### [Exercise objective]
Lay out the lines of the listing below as a Markdown table with the columns "Row" and "Line," numbering each row and skipping blank lines. Keep the pictures out of the table.
--- Available data ---
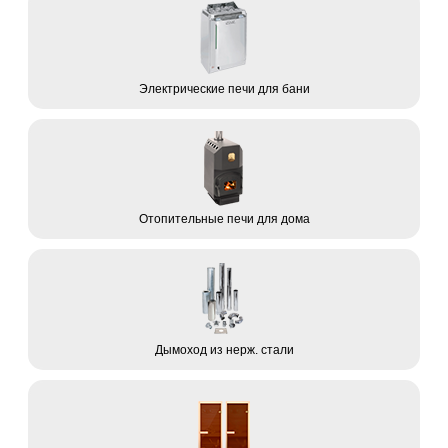
Электрические печи для бани
Отопительные печи для дома
Дымоход из нерж. стали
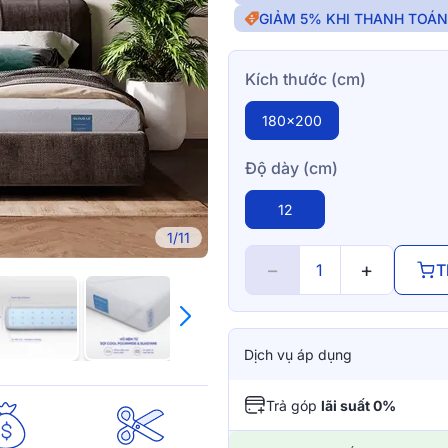
GIẢM 5% KHI THANH TOÁ
Kích thước (cm)
180x200
Độ dày (cm)
12
1/11
−
+
T
Dịch vụ áp dụng
Trả góp
lãi suất 0%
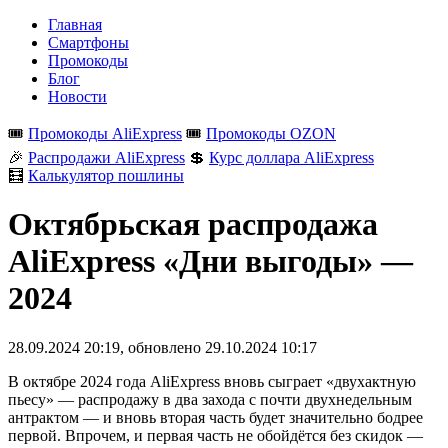
Главная
Смартфоны
Промокоды
Блог
Новости
🎟️
Промокоды AliExpress
🎟️
Промокоды OZON
🎉
Распродажи AliExpress
💲
Курс доллара AliExpress
🧮
Калькулятор пошлины
Октябрьская распродажа
AliExpress «Дни выгоды» —
2024
28.09.2024 20:19
, обновлено
29.10.2024 10:17
В октябре 2024 года AliExpress вновь сыграет «двухактную
пьесу» — распродажу в два захода с почти двухнедельным
антрактом — и вновь вторая часть будет значительно бодрее
первой. Впрочем, и первая часть не обойдётся без скидок —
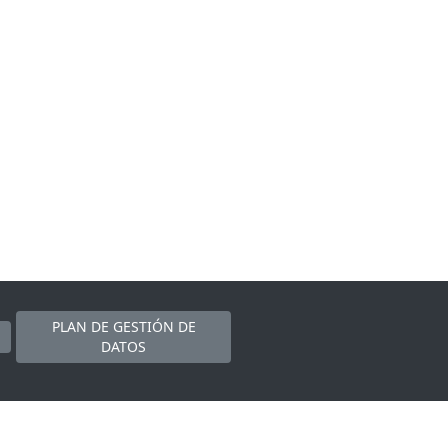
PLAN DE GESTIÓN DE
DATOS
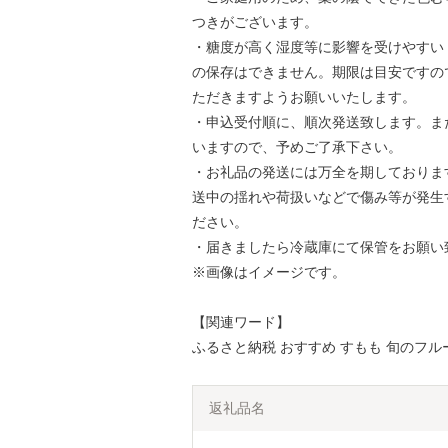
つきがございます。
・糖度が高く湿度等に影響を受けやすい
の保存はできません。期限は目安ですの
ただきますようお願いいたします。
・申込受付順に、順次発送致します。ま
いますので、予めご了承下さい。
・お礼品の発送には万全を期しておりま
送中の揺れや荷扱いなどで傷み等が発生
ださい。
・届きましたら冷蔵庫にて保管をお願い
※画像はイメージです。
【関連ワード】
ふるさと納税 おすすめ すもも 旬のフル
返礼品名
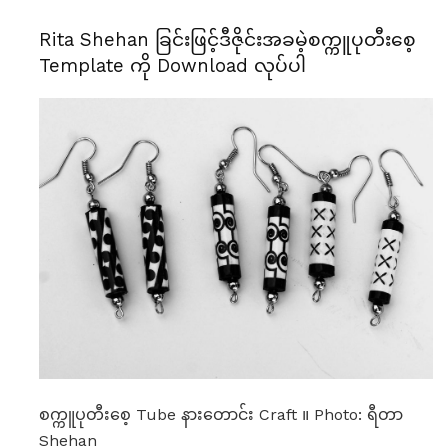
Rita Shehan ခြင်းဖြင့်ဒီဇိုင်းအခမဲ့စက္ကူပုတီးစေ့
Template ကို Download လုပ်ပါ
စက္ကူပုတီးစေ့ Tube နားတောင်း Craft ။ Photo: ရီတာ
Shehan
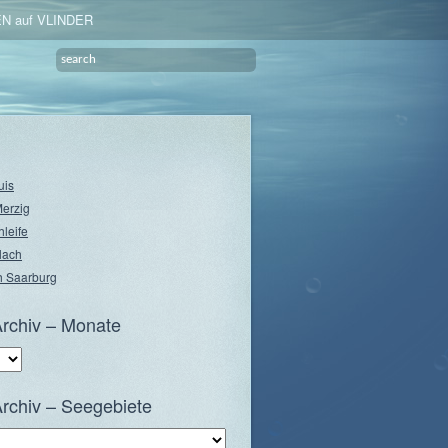
N auf VLINDER
uis
Merzig
hleife
lach
 Saarburg
rchiv – Monate
rchiv – Seegebiete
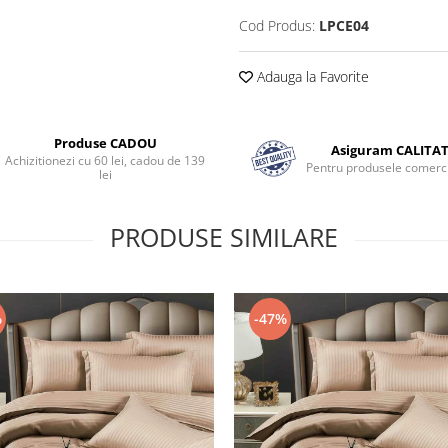
Cod Produs:
LPCE04
Adauga la Favorite
Produse CADOU
Asiguram CALITA
Achizitionezi cu 60 lei, cadou de 139
Pentru produsele comerci
lei
PRODUSE SIMILARE
%
-47%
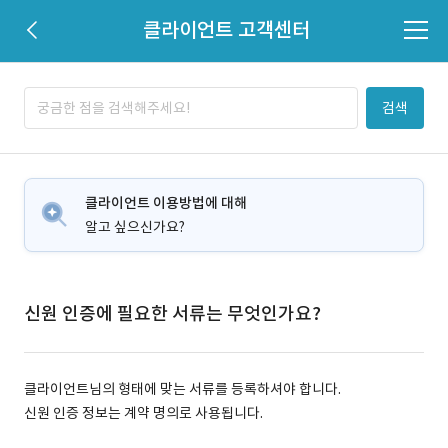
클라이언트 고객센터
검색
클라이언트 이용방법에 대해
알고 싶으신가요?
신원 인증에 필요한 서류는 무엇인가요?
클라이언트님의 형태에 맞는 서류를 등록하셔야 합니다.
신원 인증 정보는 계약 명의로 사용됩니다.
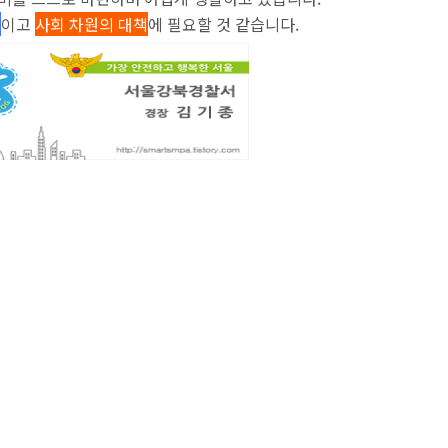
제
이고
사회 차원의 대책
에 필요할 것 같습니다.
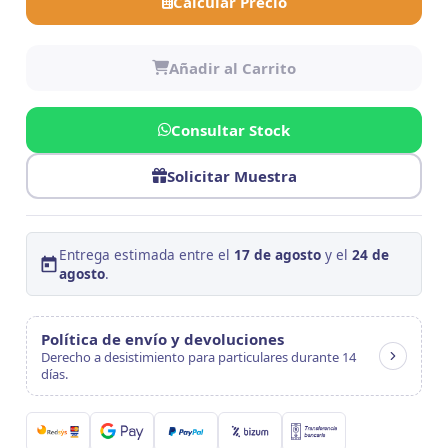
Calcular Precio
Añadir al Carrito
Consultar Stock
Solicitar Muestra
Entrega estimada entre el
17 de agosto
y el
24 de
agosto
.
Política de envío y devoluciones
Derecho a desistimiento para particulares durante 14
días.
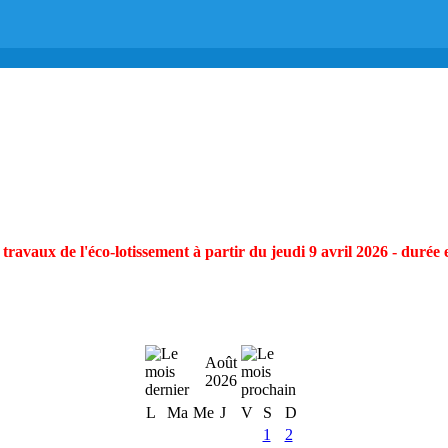
ravaux de l'éco-lotissement à partir du jeudi 9 avril 2026 - durée 
Août
2026
L
Ma
Me
J
V
S
D
1
2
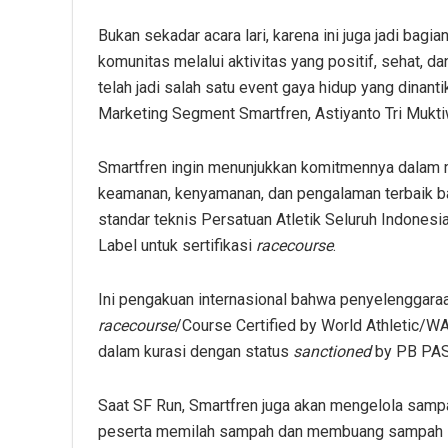
Bukan sekadar acara lari, karena ini juga jadi bag
komunitas melalui aktivitas yang positif, sehat, d
telah jadi salah satu event gaya hidup yang dinant
Marketing Segment Smartfren, Astiyanto Tri Mukt
Smartfren ingin menunjukkan komitmennya dalam m
keamanan, kenyamanan, dan pengalaman terbaik ba
standar teknis Persatuan Atletik Seluruh Indonesi
Label untuk sertifikasi
racecourse
.
Ini pengakuan internasional bahwa penyelenggara
racecourse
/Course Certified by World Athletic/WA
dalam kurasi dengan status
sanctioned
by PB PAS
Saat SF Run, Smartfren juga akan mengelola sam
peserta memilah sampah dan membuang sampah se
---
### [Result]
| Row | Line |
|---|---|
| 1 | Электрические печи для бани |
| 2 | Отопительные печи для дома |
| 3 | Дымоход из нерж. стали |
| 4 | GIẢM 5% KHI THANH TOÁ |
| 5 | Kích thước (cm) |
| 6 | 180x200 |
| 7 | Độ dày (cm) |
| 8 | 12 |
| 9 | 1/11 |
| 10 | − |
| 11 | + |
| 12 | T |
| 13 | Dịch vụ áp dụng |
| 14 | Trả góp |
| 15 | lãi suất 0% |
| 16 | Главная |
| 17 | Смартфоны |
| 18 | Промокоды |
| 19 | Блог |
| 20 | Новости |
| 21 | 🎟️ |
| 22 | Промокоды AliExpress |
| 23 | 🎟️ |
| 24 | Промокоды OZON |
| 25 | 🎉 |
| 26 | Распродажи AliExpress |
| 27 | 💲 |
| 28 | Курс доллара AliExpress |
| 29 | 🧮 |
| 30 | Калькулятор пошлины |
| 31 | Октябрьская распродажа |
| 32 | AliExpress «Дни выгоды» — |
| 33 | 2024 |
| 34 | 28.09.2024 20:19 |
| 35 | , обновлено |
| 36 | 29.10.2024 10:17 |
| 37 | В октябре 2024 года AliExpress вновь сыграет «двухактную |
| 38 | пьесу» — распродажу в два захода с почти двухнедельным |
| 39 | антрактом — и вновь вторая часть будет значительно бодрее |
| 40 | первой. Впрочем, и первая часть не обойдётся без скидок — |
| 41 | PLAN DE GESTIÓN DE |
| 42 | DATOS |
| 43 | つきがございます。 |
| 44 | ・糖度が高く湿度等に影響を受けやすい |
| 45 | の保存はできません。期限は目安ですの |
| 46 | ただきますようお願いいたします。 |
| 47 | ・申込受付順に、順次発送致します。ま |
| 48 | いますので、予めご了承下さい。 |
| 49 | ・お礼品の発送には万全を期しておりま |
| 50 | 送中の揺れや荷扱いなどで傷み等が発生 |
| 51 | ださい。 |
| 52 | ・届きましたら冷蔵庫にて保管をお願い |
| 53 | ※画像はイメージです。 |
| 54 | 【関連ワード】 |
| 55 | ふるさと納税 おすすめ すもも 旬のフル |
| 56 | 返礼品名 |
| 57 | Rita Shehan ခြင်းဖြင့်ဒီဇိုင်းအခမဲ့စက္ကူပုတီးစေ့ |
| 58 | Template ကို Download လုပ်ပါ |
| 59 | စက္ကူပုတီးစေ့ Tube နားတောင်း Craft ။ Photo: ရီတာ |
| 60 | Shehan |
| 61 | N auf VLINDER |
| 62 | uis |
| 63 | Merzig |
| 64 | hleife |
| 65 | lach |
| 66 |  Saarburg |
| 67 | rchiv – Monate |
| 68 | rchiv – Seegebiete |
| 69 | Cod Produs: |
| 70 | LPCE04 |
| 71 | Adauga la Favorite |
| 72 | Produse CADOU |
| 73 | Asiguram CALITA |
| 74 | Achizitionezi cu 60 lei, cadou de 139 |
| 75 | Pentru produsele comerci |
| 76 | lei |
| 77 | PRODUSE SIMILARE |
| 78 | % |
| 79 | -47% |
| 80 | 클라이언트 고객센터 |
| 81 | 검색 |
| 82 | 클라이언트 이용방법에 대해 |
| 83 | 알고 싶으신가요? |
| 84 | 신원 인증에 필요한 서류는 무엇인가요? |
| 85 | 클라이언트님의 형태에 맞는 서류를 등록하셔야 합니다. |
| 86 | 신원 인증 정보는 계약 명의로 사용됩니다. |
| 87 | 제 |
| 88 | 이고 |
| 89 | 사회 차원의 대책 |
| 90 | 에 필요할 것 같습니다. |
| 91 | Calcular Precio |
| 92 | Añadir al Carrito |
| 93 | Consultar Stock |
| 94 | Solicitar Muestra |
| 95 | Entrega estimada entre el |
| 96 | 17 de agosto |
| 97 | y el |
| 98 | 24 de |
| 99 | agosto |
| 100 | . |
| 101 | Política de envío y devoluciones |
| 102 | Derecho a desistimiento para particulares durante 14 |
| 103 | días. |
| 104 | ravaux de l'éco-lotissement à partir du jeudi 9 avril 2026 - durée  |
| 105 | Août |
| 106 | 2026 |
| 107 | L |
| 108 | Ma |
| 109 | Me |
| 110 | J |
| 111 | V |
| 112 | S |
| 113 | D |
| 114 | 1 |
| 115 | 2 |
| 116 | Bukan sekadar acara lari, karena ini juga jadi bag |
| 117 | komunitas melalui aktivitas yang positif, sehat, d |
| 118 | telah jadi salah satu event gaya hidup yang dinant |
| 119 | Marketing Segment Smartfren, Astiyanto Tri Mukt |
| 120 | Smartfren ingin menunjukkan komitmennya dalam m |
| 121 | keamanan, kenyamanan, dan pengalaman terbaik ba |
| 122 | standar teknis Persatuan Atletik Seluruh Indonesi |
| 123 | Label untuk sertifikasi |
| 124 | racecourse |
| 125 | . |
| 126 | Ini pengakuan internasional bahwa penyelenggara |
| 127 | racecourse |
| 128 | /Course Certified by World Athletic/WA |
| 129 | dalam kurasi dengan status |
| 130 | sanctioned |
| 131 | by PB PAS |
| 132 | Saat SF Run, Smartfren juga akan mengelola sam |
| 133 | peserta memilah sampah dan membuang sampah se |